How much the kindly ruse of Philip had helped, Diane herself could not suspect, but her remorseful thoughts were frequently busy with memories of the old childhood days with Carl. He had been an excellent horseman, a sturdy swimmer, an unerring shot, compelling respect in those old, wild vacation days on the Florida plantation. If the cruelty had crept into her manner at an age when she could not know, it had been a reflex of the attitude of the stern old planter whose son and daughter had been so conspicuously erratic.
Gently enough, too, the girl sought to make Aunt Agatha comprehend the curious facts that had come to light that morning beneath the trees. Quite in vain.
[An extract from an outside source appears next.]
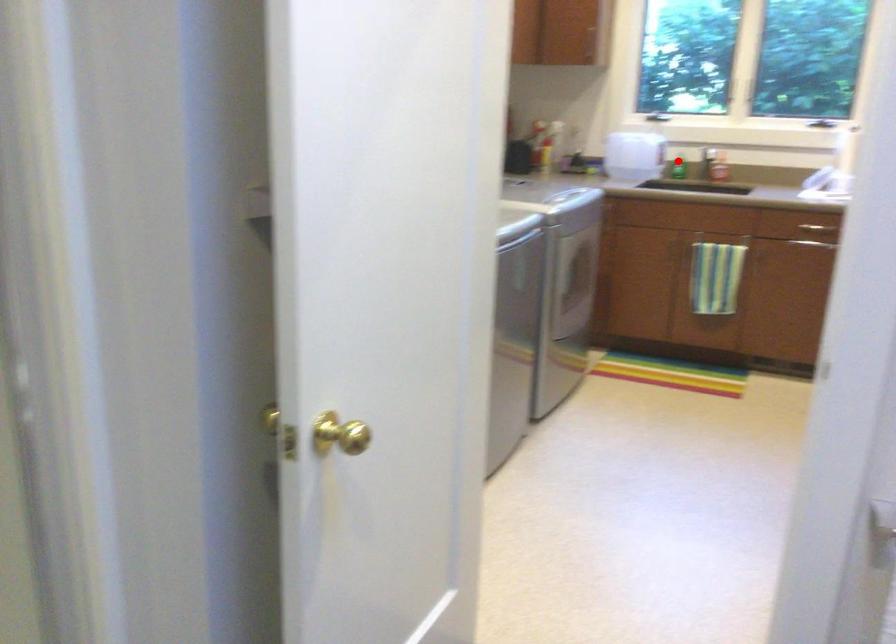
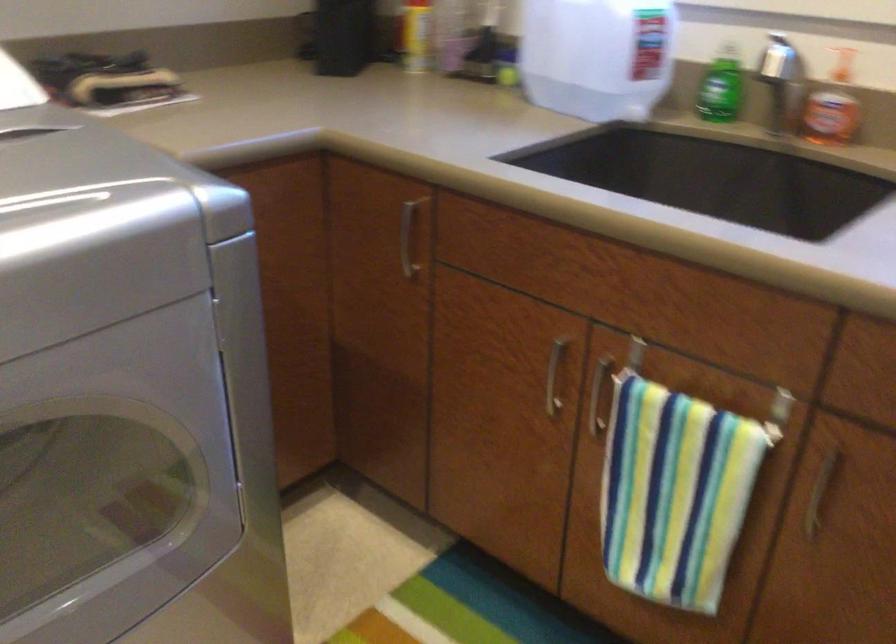
Question: I am providing you with two images of the same scene from different viewpoints. Given a red point in image1, look at the same physical point in image2. Is it:

Choices:
 (A) Closer to the viewpoint
 (B) Farther from the viewpoint

Answer: (A)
That good lady refused flatly to absorb it, grew ludicrously plaintive and aggrieved and flew off at tearful tangents into complicated segments of family history from which it was possible to extricate only the most ridiculous of facts, chief among them the reiterated assurance that her own father had been, in the bosom of his family, of a delightfully sportive nature, but nothing like the Westfalls--dear no!--that he had a genteel figure, my dear, for all he had developed a somewhat corpulent tendency in later years; that the corn-beef which mother procured was highly superior to those portions of salted quadruped which Johnny obtained in the village--and facts of similar irrelevancy.
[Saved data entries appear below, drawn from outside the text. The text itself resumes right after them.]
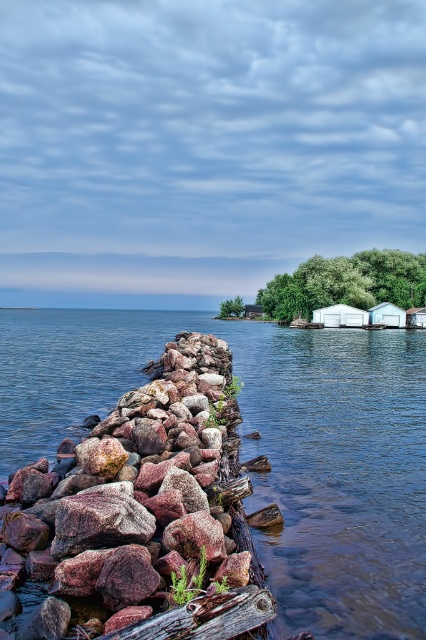
Question: Is rustic granite rocks at left wider than white matte cabin at center-right?

Choices:
 (A) no
 (B) yes

Answer: (A)

Question: Among these objects, which one is nearest to the camera?

Choices:
 (A) clear water at center
 (B) green leafy tree at upper center

Answer: (A)

Question: Does clear water at center appear on the right side of white matte shed at center-right?

Choices:
 (A) yes
 (B) no

Answer: (B)

Question: Is rustic granite rocks at left above wooden cabin at center?

Choices:
 (A) yes
 (B) no

Answer: (B)

Question: Among these points, which one is nearest to the camera?

Choices:
 (A) (322, 314)
 (B) (389, 310)

Answer: (B)

Question: Which point appears farthest from the camera in this image?

Choices:
 (A) click(x=354, y=321)
 (B) click(x=150, y=625)
 (C) click(x=422, y=308)
 (D) click(x=244, y=310)

Answer: (D)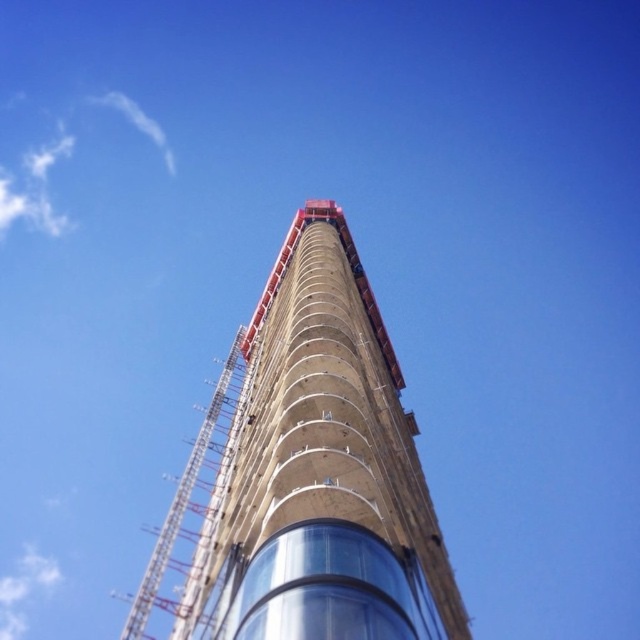
Is concrete at center behind metallic scaffolding at center?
Diane had heard of the corn-beef and father's corpulency before, but she was now somewhat gentler and less impatient and checked the old careless flashes of annoyance. And, having supplemented the hand bag by a shopping trip to the nearest village, Aunt Agatha, to the girl's dismay, announced one day: "It's my duty to stay, Diane, and stay I will. Mother would have stayed, I'm sure, and mother's judgment was usually correct, though she would wear smoked glasses."
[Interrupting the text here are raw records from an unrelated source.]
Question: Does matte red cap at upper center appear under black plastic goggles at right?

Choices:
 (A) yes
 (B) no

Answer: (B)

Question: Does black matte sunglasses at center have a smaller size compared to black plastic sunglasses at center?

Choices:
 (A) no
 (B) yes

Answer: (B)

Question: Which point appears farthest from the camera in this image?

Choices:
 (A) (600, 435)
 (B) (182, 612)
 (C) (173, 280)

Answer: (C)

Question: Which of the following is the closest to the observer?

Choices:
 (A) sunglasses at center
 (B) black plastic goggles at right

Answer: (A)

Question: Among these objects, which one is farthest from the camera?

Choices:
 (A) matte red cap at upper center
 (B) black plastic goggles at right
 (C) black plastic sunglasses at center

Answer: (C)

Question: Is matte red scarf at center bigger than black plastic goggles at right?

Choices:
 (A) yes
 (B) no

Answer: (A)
Rowing in one morning with a string of fish, Diane was a little fluttered at the sight of a tall, broad-shouldered young man upon the shore, who waved his hat and quietly waited for her boat to come in. His dark skin was clear and ruddy and very brown, his mouth resolute, the careless grace and impudence of his old manner replaced by something steadier, quieter and possibly a shade less assured.